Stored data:
****************

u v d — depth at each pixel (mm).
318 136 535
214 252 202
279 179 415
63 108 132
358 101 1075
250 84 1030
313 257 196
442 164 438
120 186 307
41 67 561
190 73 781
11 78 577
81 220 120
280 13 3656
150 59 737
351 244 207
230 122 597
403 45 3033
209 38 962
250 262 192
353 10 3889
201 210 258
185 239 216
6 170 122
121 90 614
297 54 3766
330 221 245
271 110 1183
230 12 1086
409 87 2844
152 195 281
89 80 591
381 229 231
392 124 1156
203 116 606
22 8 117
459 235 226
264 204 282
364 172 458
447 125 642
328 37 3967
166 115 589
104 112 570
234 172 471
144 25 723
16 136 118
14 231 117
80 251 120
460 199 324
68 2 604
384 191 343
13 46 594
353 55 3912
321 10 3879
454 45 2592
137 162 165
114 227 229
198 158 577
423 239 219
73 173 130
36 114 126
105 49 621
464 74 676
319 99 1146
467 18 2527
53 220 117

****************

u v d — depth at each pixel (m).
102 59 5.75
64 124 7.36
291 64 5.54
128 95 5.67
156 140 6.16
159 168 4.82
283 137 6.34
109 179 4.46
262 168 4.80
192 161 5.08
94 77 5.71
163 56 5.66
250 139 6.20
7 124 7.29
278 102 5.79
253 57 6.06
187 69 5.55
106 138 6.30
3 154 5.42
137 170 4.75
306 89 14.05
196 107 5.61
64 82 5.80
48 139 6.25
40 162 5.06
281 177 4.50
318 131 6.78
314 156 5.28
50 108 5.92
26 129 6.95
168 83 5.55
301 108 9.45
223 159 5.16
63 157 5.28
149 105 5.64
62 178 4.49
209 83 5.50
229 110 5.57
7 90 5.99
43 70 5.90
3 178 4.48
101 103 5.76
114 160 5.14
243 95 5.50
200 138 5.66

****************

BRIEF ▸ Transcribe, exactly and without additions, the lines of the records above, beginning with the line that contains "403 45 3033" and ending with the line that contains "328 37 3967", both included.

REPLY TO THE EXERCISE ▸
403 45 3033
209 38 962
250 262 192
353 10 3889
201 210 258
185 239 216
6 170 122
121 90 614
297 54 3766
330 221 245
271 110 1183
230 12 1086
409 87 2844
152 195 281
89 80 591
381 229 231
392 124 1156
203 116 606
22 8 117
459 235 226
264 204 282
364 172 458
447 125 642
328 37 3967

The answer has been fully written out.